## [TASK INSTRUCTIONS]
• a. According to the parliamentary speech, in what year were the conventions last properly reviewed?
• b. Return, unchanged, the lines of the listing starting at the line that contains "雲端儲存方案，亦可作為雲端" and ending at the last line of the listing.

## [SELECTED EXTRACT]
━━━━

Our conventions have been tested and have been found wanting. I agree very much with the speech that we have just heard—I am a member of the Delegated Powers Committee—but that is not the issue. We have had case after case of the Government taking away powers from Parliament to give executive authority to Ministers. The House has debated this two or three times, but we have not done much about it so far. The simple issue is this: the elected House must own the decision.

I will upset a few people at the end of the evening; I am happy to vote for my noble friend’s amendment but if the fatal amendment is put then I intend to vote with the Government. I will not be in a position after the next election of allowing the then Opposition to claim, when issues arise, “You never voted against it”. I will have at least one name in the Lobby. This is not the first time this has happened; the noble Lord, Lord Strathclyde, voted in opposition against fatal amendments. We know that it has been reviewed, but maybe it is time to look again at our conventions. I think the last time they were reviewed properly was in 2006, by a Joint Committee chaired by my noble friend Lord Cunningham of Felling.

━━━━

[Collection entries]
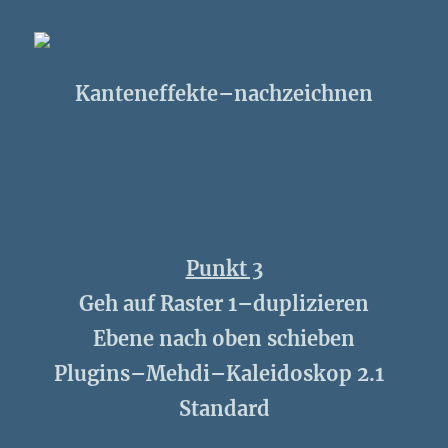
Kanteneffekte–nachzeichnen
Punkt 3
Geh auf Raster 1–duplizieren
Ebene nach oben schieben
Plugins–Mehdi–Kaleidoskop 2.1
Standard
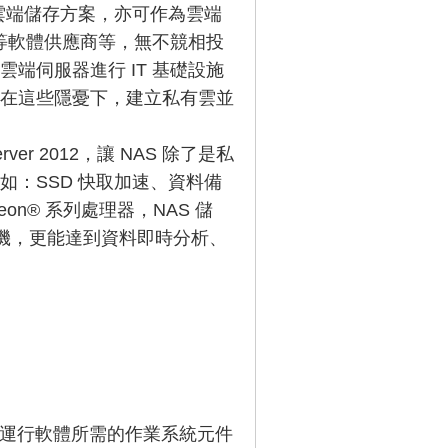
雲端儲存方案，亦可作為雲端
e 等軟體供應商等，無不競相投
端伺服器進行 IT 基礎設施
在這些隱憂下，建立私有雲並
er 2012，讓 NAS 除了是私
：SSD 快取加速、資料備
on® 系列處理器，NAS 儲
擬機，更能達到資料即時分析、
商直接將運行軟體所需的作業系統元件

━━━━

## [RESPONSES IN ORDER]
• a. 2006

• b.
雲端儲存方案，亦可作為雲端
e 等軟體供應商等，無不競相投
端伺服器進行 IT 基礎設施
在這些隱憂下，建立私有雲並
er 2012，讓 NAS 除了是私
：SSD 快取加速、資料備
on® 系列處理器，NAS 儲
擬機，更能達到資料即時分析、
商直接將運行軟體所需的作業系統元件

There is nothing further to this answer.